Transcribe each record below word for word.

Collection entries
---+---

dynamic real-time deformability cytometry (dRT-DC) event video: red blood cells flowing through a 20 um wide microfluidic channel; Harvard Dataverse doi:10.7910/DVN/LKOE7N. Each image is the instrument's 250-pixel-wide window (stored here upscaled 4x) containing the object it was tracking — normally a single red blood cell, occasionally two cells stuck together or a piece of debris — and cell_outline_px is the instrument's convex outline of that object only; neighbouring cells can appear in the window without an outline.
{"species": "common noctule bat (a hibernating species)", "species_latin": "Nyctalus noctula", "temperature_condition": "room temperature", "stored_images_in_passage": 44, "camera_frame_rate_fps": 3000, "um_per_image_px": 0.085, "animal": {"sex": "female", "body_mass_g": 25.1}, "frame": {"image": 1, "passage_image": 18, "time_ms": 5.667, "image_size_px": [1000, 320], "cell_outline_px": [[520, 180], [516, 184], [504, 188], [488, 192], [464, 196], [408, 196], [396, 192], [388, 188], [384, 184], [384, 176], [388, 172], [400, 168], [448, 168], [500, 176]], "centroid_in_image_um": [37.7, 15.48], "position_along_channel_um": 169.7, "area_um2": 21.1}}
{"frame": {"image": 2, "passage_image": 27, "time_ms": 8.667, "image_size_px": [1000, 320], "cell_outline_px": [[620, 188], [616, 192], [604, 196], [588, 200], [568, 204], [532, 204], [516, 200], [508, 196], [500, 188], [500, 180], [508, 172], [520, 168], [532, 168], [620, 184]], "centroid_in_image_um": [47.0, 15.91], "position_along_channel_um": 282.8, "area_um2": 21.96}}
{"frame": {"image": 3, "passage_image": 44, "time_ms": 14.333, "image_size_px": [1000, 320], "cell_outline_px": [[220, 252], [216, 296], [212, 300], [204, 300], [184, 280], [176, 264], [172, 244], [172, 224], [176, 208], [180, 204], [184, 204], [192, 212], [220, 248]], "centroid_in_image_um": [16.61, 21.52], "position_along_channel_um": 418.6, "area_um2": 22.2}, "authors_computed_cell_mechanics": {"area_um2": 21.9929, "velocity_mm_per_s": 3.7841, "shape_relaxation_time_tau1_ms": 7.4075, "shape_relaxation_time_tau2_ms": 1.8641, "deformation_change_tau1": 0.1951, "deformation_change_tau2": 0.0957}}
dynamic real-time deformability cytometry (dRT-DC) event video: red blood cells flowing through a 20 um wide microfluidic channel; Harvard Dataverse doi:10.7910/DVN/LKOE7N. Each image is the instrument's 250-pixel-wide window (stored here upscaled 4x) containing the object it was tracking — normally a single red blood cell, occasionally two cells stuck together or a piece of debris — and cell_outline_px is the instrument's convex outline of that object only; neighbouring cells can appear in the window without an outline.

---+---

• **Exercise output**:
dynamic real-time deformability cytometry (dRT-DC) event video: red blood cells flowing through a 20 um wide microfluidic channel; Harvard Dataverse doi:10.7910/DVN/LKOE7N. Each image is the instrument's 250-pixel-wide window (stored here upscaled 4x) containing the object it was tracking — normally a single red blood cell, occasionally two cells stuck together or a piece of debris — and cell_outline_px is the instrument's convex outline of that object only; neighbouring cells can appear in the window without an outline.
{"species": "common noctule bat (a hibernating species)", "species_latin": "Nyctalus noctula", "temperature_condition": "room temperature", "stored_images_in_passage": 44, "camera_frame_rate_fps": 3000, "um_per_image_px": 0.085, "animal": {"sex": "female", "body_mass_g": 25.1}, "frame": {"image": 1, "passage_image": 18, "time_ms": 5.667, "image_size_px": [1000, 320], "cell_outline_px": [[520, 180], [516, 184], [504, 188], [488, 192], [464, 196], [408, 196], [396, 192], [388, 188], [384, 184], [384, 176], [388, 172], [400, 168], [448, 168], [500, 176]], "centroid_in_image_um": [37.7, 15.48], "position_along_channel_um": 169.7, "area_um2": 21.1}}
{"frame": {"image": 2, "passage_image": 27, "time_ms": 8.667, "image_size_px": [1000, 320], "cell_outline_px": [[620, 188], [616, 192], [604, 196], [588, 200], [568, 204], [532, 204], [516, 200], [508, 196], [500, 188], [500, 180], [508, 172], [520, 168], [532, 168], [620, 184]], "centroid_in_image_um": [47.0, 15.91], "position_along_channel_um": 282.8, "area_um2": 21.96}}
{"frame": {"image": 3, "passage_image": 44, "time_ms": 14.333, "image_size_px": [1000, 320], "cell_outline_px": [[220, 252], [216, 296], [212, 300], [204, 300], [184, 280], [176, 264], [172, 244], [172, 224], [176, 208], [180, 204], [184, 204], [192, 212], [220, 248]], "centroid_in_image_um": [16.61, 21.52], "position_along_channel_um": 418.6, "area_um2": 22.2}, "authors_computed_cell_mechanics": {"area_um2": 21.9929, "velocity_mm_per_s": 3.7841, "shape_relaxation_time_tau1_ms": 7.4075, "shape_relaxation_time_tau2_ms": 1.8641, "deformation_change_tau1": 0.1951, "deformation_change_tau2": 0.0957}}
dynamic real-time deformability cytometry (dRT-DC) event video: red blood cells flowing through a 20 um wide microfluidic channel; Harvard Dataverse doi:10.7910/DVN/LKOE7N. Each image is the instrument's 250-pixel-wide window (stored here upscaled 4x) containing the object it was tracking — normally a single red blood cell, occasionally two cells stuck together or a piece of debris — and cell_outline_px is the instrument's convex outline of that object only; neighbouring cells can appear in the window without an outline.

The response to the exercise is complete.